:: Extracted text ::

While I definitely can see the appeal, there are times where this concept is just taken waaaaaaaaaaaaaaaaaaaaaaaay too far. A prime case of this is Elite Dangerous, a space exploration game that I love, but I will always acknowledge that the game is absolutely hostile to new players, as the in for given in the game is bare minimum and nothing else. You are essentially left tp fend for yourself in a game that is incredibly complicated and takes hours upon hours to get the hang of at all. It seems the devs rather prefer us to rely on the Wiki instead of them giving us info in the game proper. This is a horrible way to go about it. They basically make it to where that having the Wiki open at all times is a requirement to play the game. The New Horizons expansion continues this trend harshly.

 

So this brings me to the question: What do you all prefer? Do you prefer games that give you plenty of info to work with in the game, one way or another or do you prefer games that basically give you almost nothing and leave it up to you to figure it out, or look it up on the internet instead?

:::

Task requirements |
1. In the post about how much information games give players, which expansion does the writer say continues the trend harshly?
2. Write the next part of the post about how much information games give players, starting after its final question.

:: Records supplied ::

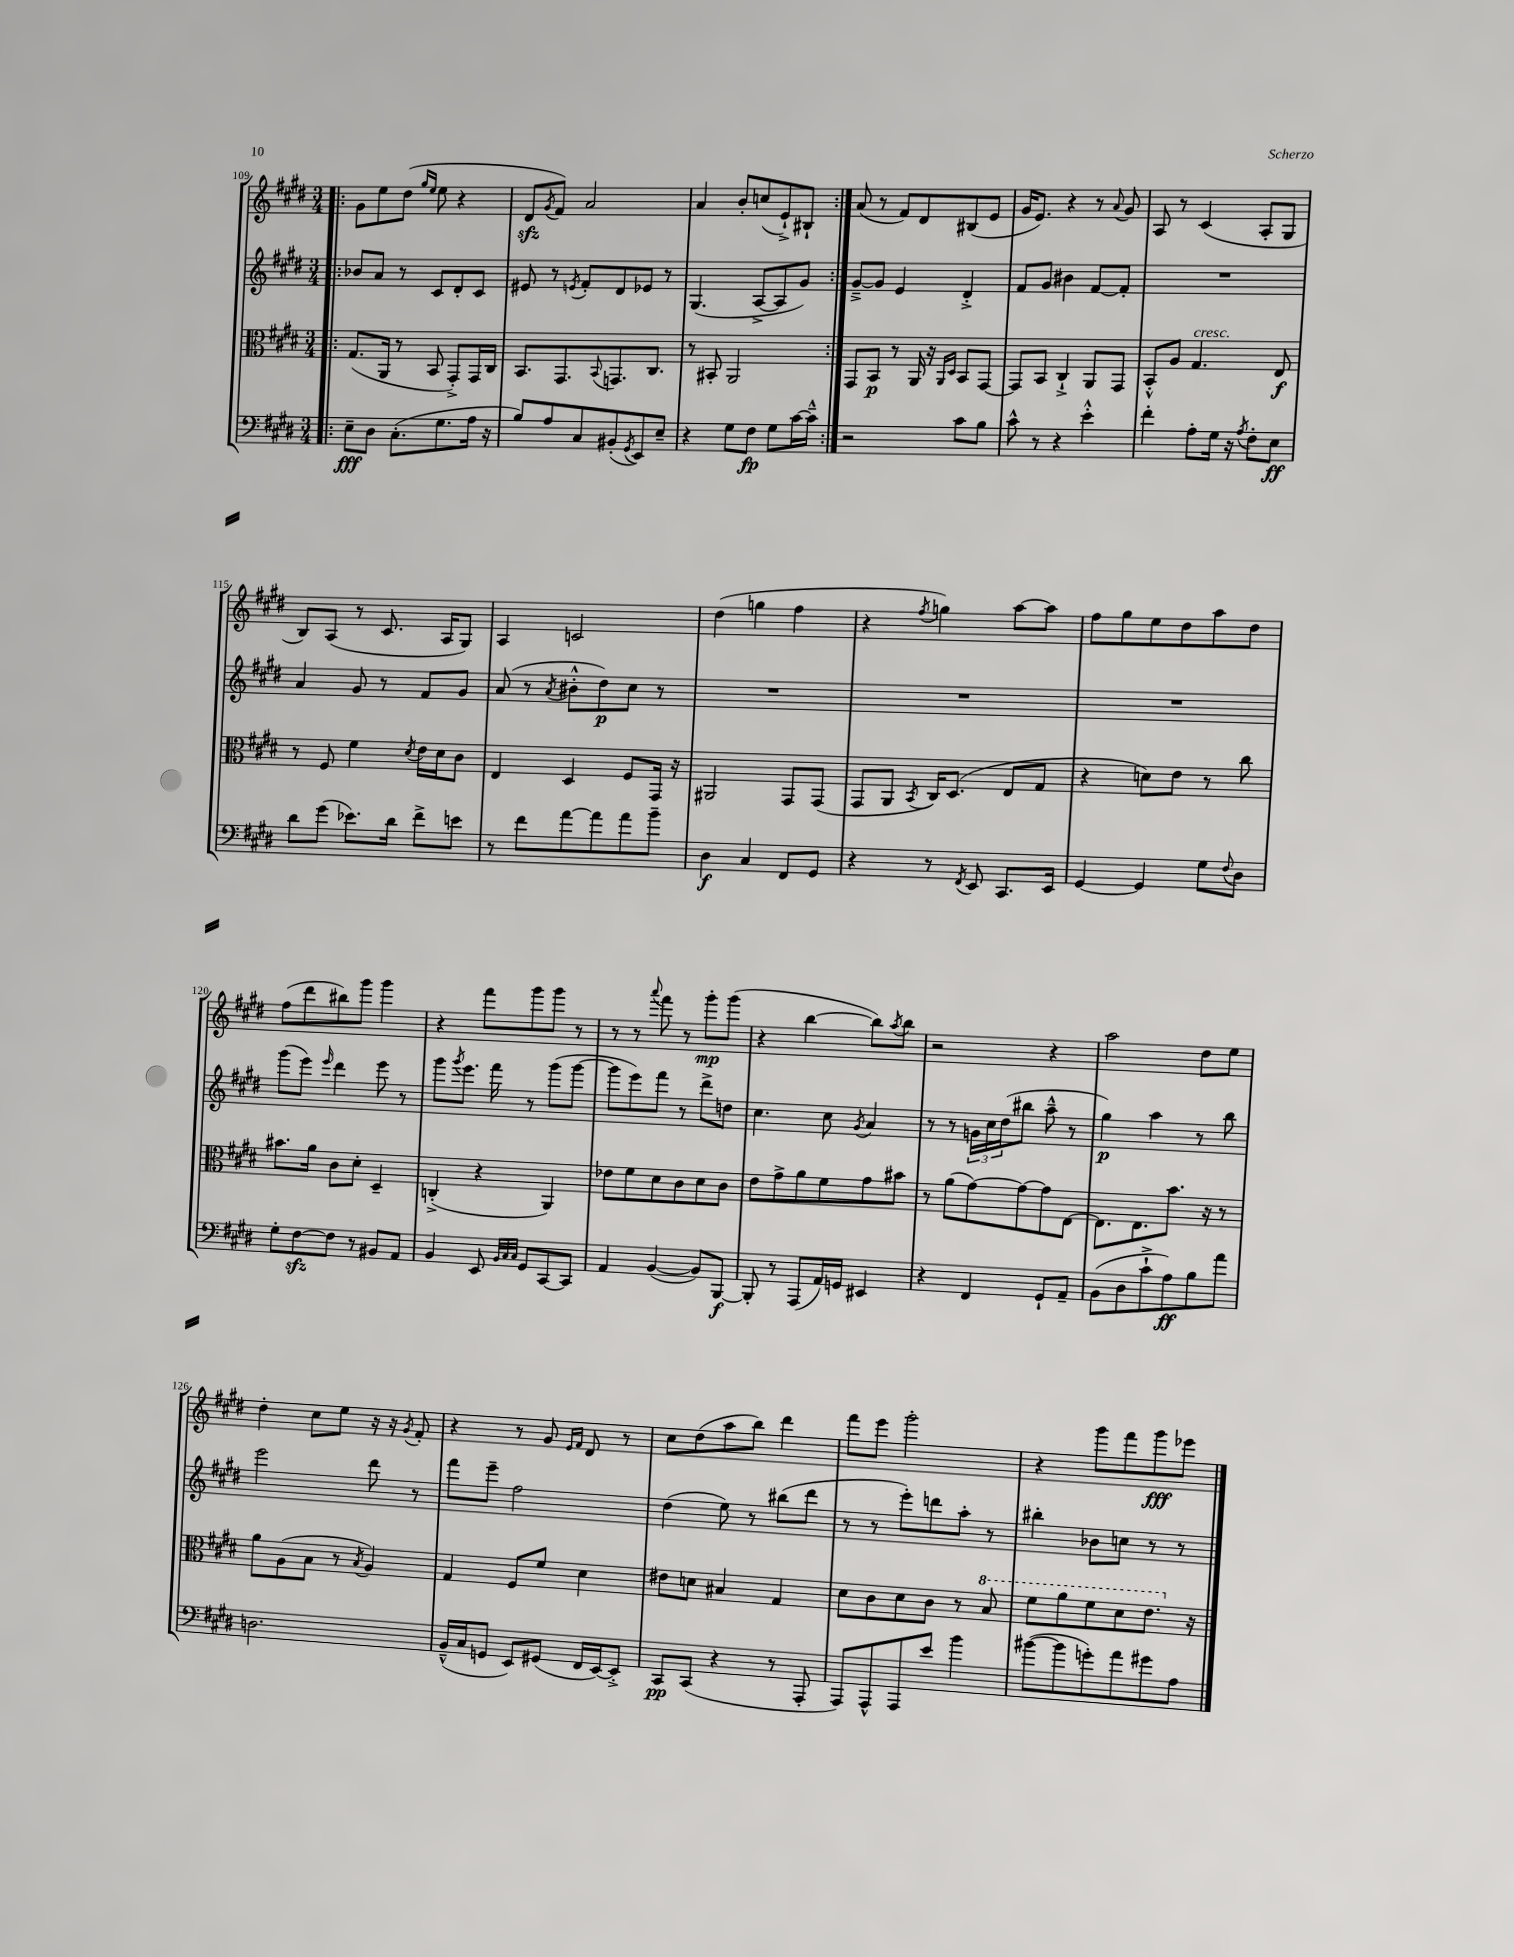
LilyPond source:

<<
\new StaffGroup <<
\new Staff = "s0" {
    \clef treble \key e \major \numericTimeSignature \time 3/4
    \repeat volta 2 { \bar ".|:" gis'8 e''8 dis''8( \grace { gis''16 e''16 } e''8 r4 |
    dis'8\sfz \acciaccatura { gis'8 } fis'8) a'2 |
    a'4 b'8-. c''8( e'8-!->) bis8-! | }
    a'8( r8 fis'8) dis'8 bis8( e'8 |
    gis'16 e'8.) r4 r8 \appoggiatura { a'8 } gis'8 |
    a8 r8 cis'4( a8-. gis8 |
    b8) a8( r8 cis'8. a16 gis8) |
    a4 c'2 |
    dis''4( g''4 fis''4 |
    r4 \acciaccatura { fis''8 } g''4) a''8~ a''8 |
    fis''8 gis''8 e''8 dis''8 a''8 dis''8 |
    fis''8( dis'''8 bis''8) gis'''8 gis'''4 |
    r4 fis'''8 gis'''8 gis'''8 r8 |
    r8 r8 \appoggiatura { a'''8 } fis'''8 r8 gis'''8-.\mp gis'''8( |
    r4 b''4~ b''8) \acciaccatura { a''8 } b''8 |
    r2 r4 |
    a''2 dis''8 e''8 |
    dis''4-. cis''8 e''8 r16 r16 \acciaccatura { gis'8 } fis'8-. |
    r4 r8 gis'8 \grace { e'16 fis'16 } dis'8 r8 |
    cis''8 dis''8( a''8 b''8) dis'''4 |
    fis'''8 e'''8 gis'''2-. |
    r4 gis'''8 fis'''8 gis'''8\fff ees'''8 \bar "|." |
}
\new Staff = "s1" {
    \clef treble \key e \major \numericTimeSignature \time 3/4
    \repeat volta 2 { \bar ".|:" bes'8 a'8 r8 cis'8 dis'8-. cis'8 |
    eis'8 r8 \acciaccatura { e'8 } fis'8-. dis'8 ees'8 r8 |
    gis4.( a8~-> a8 gis'8) | }
    gis'8~---> gis'8 e'4 dis'4-.-> |
    fis'8 gis'8 bis'4 fis'8~ fis'8-. |
    R2. |
    a'4 gis'8 r8 fis'8 gis'8 |
    a'8( r8 \acciaccatura { a'8 } bis'8-.-^ dis''8\p) cis''8 r8 |
    R2. |
    R2. |
    R2. |
    gis'''8( e'''8) \grace { e'''16 } dis'''4 e'''8 r8 |
    gis'''8 \acciaccatura { gis'''8 } e'''8. fis'''16 r8 gis'''8( gis'''8~ |
    gis'''8 e'''8) fis'''8 r8 dis'''8-> d''8 |
    cis''4. cis''8 \acciaccatura { gis'8 } a'4 |
    r8 r8 \tuplet 3/2 { g'16 cis''16 dis''16( } bis''8 a''8---^ r8 |
    gis''4\p) a''4 r8 b''8 |
    e'''2 dis'''8 r8 |
    fis'''8 e'''8-- fis''2 |
    dis''4( e''8) r8 bis''8( dis'''8 |
    r8 r8 e'''8-.) d'''8 a''8-. r8 |
    bis''4-. bes'8 c''8 r8 r8 \bar "|." |
}
\new Staff = "s2" {
    \clef alto \key e \major \numericTimeSignature \time 3/4
    \repeat volta 2 { \bar ".|:" gis8.( a,16 r8 b,8 gis,8-.->) gis,16 cis16 |
    b,8. gis,8. \appoggiatura { b,8 } g,8. cis8. |
    r8 bis,8-. a,2 | }
    gis,8 b,8\p r8 a,16 r16 \grace { a,16 dis16 } b,8 gis,8~ |
    gis,8 b,8 cis4-!-> a,8 gis,8 |
    b,8-.-^ a8 gis4.^\markup { \italic "cresc." } e8\f |
    r8 fis8 fis'4 \acciaccatura { dis'8 } e'16 dis'16 cis'8 |
    e4 dis4 fis8 gis,16 r16 |
    ais,2 gis,8 gis,8( |
    gis,8 a,8 \acciaccatura { b,8 } cis16) dis8.( e8 gis8 |
    r4 d'8) e'8 r8 cis''8 |
    bis'8. a'16 cis'8 dis'8-. dis4-- |
    c4-.->( r4 a,4) |
    ees'8 fis'8 dis'8 cis'8 dis'8 cis'8 |
    e'8 gis'8-> a'8 fis'8 gis'8 bis'8 |
    r8 a'8( gis'8~) gis'8~ gis'8 e8~ |
    e8. e8. b'8. r16 r8 |
    a'8 a8( b8 r8 \acciaccatura { b8 } a4) |
    gis4 fis8 fis'8 dis'4 |
    eis'8 d'8 bis4 gis4 |
    dis'8 cis'8 dis'8 cis'8 r8 \ottava #1 b'8 |
    fis''8 a''8 fis''8 dis''8 e''8. \ottava #0 r16 \bar "|." |
}
\new Staff = "s3" {
    \clef bass \key e \major \numericTimeSignature \time 3/4
    \repeat volta 2 { \bar ".|:" e8--\fff dis8 cis8.-.( gis8. a16 r16 |
    b8) a8 cis8 bis,8-.( \acciaccatura { gis,8 } e,8) e8-- |
    r4 gis8 fis8\fp gis8 cis'16~ cis'16---^ | }
    r2 cis'8 b8 |
    cis'8-^ r8 r4 e'4-.-^ |
    fis'4-. a8-. gis16 r16 \acciaccatura { a8 } fis8-. e8\ff |
    dis'8 gis'8( ees'8.) dis'16 fis'8-> e'8 |
    r8 fis'8 a'8~ a'8 a'8 b'8-- |
    dis4\f cis4 fis,8 gis,8 |
    r4 r8 \acciaccatura { fis,8 } e,8 cis,8. e,16 |
    gis,4~ gis,4 gis8 \appoggiatura { fis8 } dis8 |
    gis8-. fis8~\sfz fis8 r8 bis,8 a,8 |
    b,4 e,8 \grace { b,32 cis32 cis32 } gis,8 cis,8~ cis,8 |
    a,4 b,4~( b,8) b,,8~\f |
    b,,8-. r8 a,,8( a,16) g,16 eis,4 |
    r4 fis,4 gis,8-! a,8-- |
    b,8( dis8 cis'8-!-> a8\ff) b8 a'8 |
    d2. |
    b,16---^( cis16 g,8 e,8) gis,8( fis,16 e,16~) e,8-.-> |
    cis,8\pp cis,8( r4 r8 a,,8-. |
    a,,8) a,,8-^ a,,8 e'8 b'4 |
    bis'8~( bis'8 g'8-.) a'8 gis'8 a8 \bar "|." |
}
>>
>>
\layout { \context { \Score currentBarNumber = #109 } }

:::

Task-by-task answers |
1. The New Horizons expansion.

2.
 

I highly prefer games that give us info. While discovering certain things can be really exciting and fill you with wonder and adventure, a game not giving us info can make it very, very difficult to get into the game from the start and it can be very off-putting. Many games that do this strategy usually end up with us looking things up online anyways, so it makes me question why they decided to give us nothing to work with in the first place. With something like Dark Souls it works okay, but with Elite Dangerous? It makes the game an absolute night more new players.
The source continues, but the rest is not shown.